Tocclaraju fact sheet:
Elevation 6034m / 19790ft
First Ascent 1939, by Brecht and Schweizer
Best Climbing Months: June, July, August
Description An ice fluted pyramid most commonly accessed from Quebrada Ishinca. Standard route is NW ridge, recommended for descent.

     The climb of Tocclaraju was more complicated. Most important, the climb would be done in two days, with climbing to a high camp on day 1, and do the summit climb on day 2.
 


First clear view of Tocclaraju, on the day of the Ishinca climb.


Sunrise over Tocclaraju.


On the fourth day in Ishinca BC, we set off for Tocclaraju High Camp (5100m.) at 10:00am, and reached it at 14:40am. Here, Mich, Tom and support team member Julio wonder around a little bit.


Me in the High Camp, with Ishinca and Ranrapalca visible on the other side of the valley.

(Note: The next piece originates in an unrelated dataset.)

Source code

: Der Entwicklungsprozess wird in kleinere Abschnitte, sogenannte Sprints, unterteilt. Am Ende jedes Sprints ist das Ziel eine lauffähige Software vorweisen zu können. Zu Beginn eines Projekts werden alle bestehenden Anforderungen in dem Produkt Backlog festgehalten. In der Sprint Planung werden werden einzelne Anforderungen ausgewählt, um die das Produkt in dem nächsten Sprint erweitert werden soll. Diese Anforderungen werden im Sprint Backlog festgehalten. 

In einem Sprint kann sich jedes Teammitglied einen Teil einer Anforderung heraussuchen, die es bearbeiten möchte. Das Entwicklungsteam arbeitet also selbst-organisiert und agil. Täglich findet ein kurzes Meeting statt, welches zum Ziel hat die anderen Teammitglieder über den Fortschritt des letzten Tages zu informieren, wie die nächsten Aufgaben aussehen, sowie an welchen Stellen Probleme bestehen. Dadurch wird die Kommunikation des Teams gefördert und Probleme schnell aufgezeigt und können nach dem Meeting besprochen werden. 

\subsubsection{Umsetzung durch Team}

Sight of Tocclaraju from High Camp, with summit in clouds. The climbing route is roughly: reach the ridge on the left of the picture, then reach the summit circling around the mountain clockwise from the left ridge up.

By now everybody was eating paracetamol to get rid of the headaches. Altitude sure is a killer... We left High Camp at 02:00am on the fifth day and walked in moonlight for two hours. After the moon had disappeared behind clouds, I managed to step on a snowbridge that was very unstable and instantly collapsed. My head and arms remained above surface, and the rest of my mody was tangling in the crevasse. With a little help of Mich and Ivry, I managed to climb out again. No big deal in the end...
 


After surviving a small snowstorm at daybreak, we were ready for the final part. In the picture, Victor is leading the final pitch to the summit, while Anders has tied everybody to his harness so that he can no doubt safely take a picture.


It's getting cold: waiting for 20 minutes at close to 6000m...


...just standing there at a steep angle...!!


But the reward is there: we reached 6034m. on Tocclaraju, with nothing higher to go, at 09:40am on June 2, 2001.


Looking down from the summit on the height we covered, with High Camp visible (middle-right).

We went down after a short stay on the summit, with clouds drifting in, just to find our tracks completely disappeared. It had started to snow a little bit, and the wind was back. That must have erased the tracks. It looked nasty at the time, but we found the tracks again and didn't have to sit out the storm.


After descending through the clouds, visibility got much better. Ivry and Anders are looking good for the final part of the descend to High Camp. We reached High Camp at 13:50, and, after a short rest, we left again for Base Camp at 15:30, reaching BC at 17:45. A long day: 900 meters up, and 1700 down again in 14 hours.


The sixth day in Ishinca BC was a very nice rest day, with a marvelous well-deserved breakfast outside in the sun. From left, clockwise, to the right: Elias(cook), Mich, Anders, Daniel (BC manager), Jeroen, Roger, Ivry and Tom, with Victor taking the picture.


Sunrise over Tocclaraju on the day after the climb.


Descending again from Ishinca BC, with the oxygen rich valley in the distance below.


Poverty in the trail-end settlement Collon, after the BC descend...


Daniel and Julio are unpacking the mule-loads, transferring them to truck.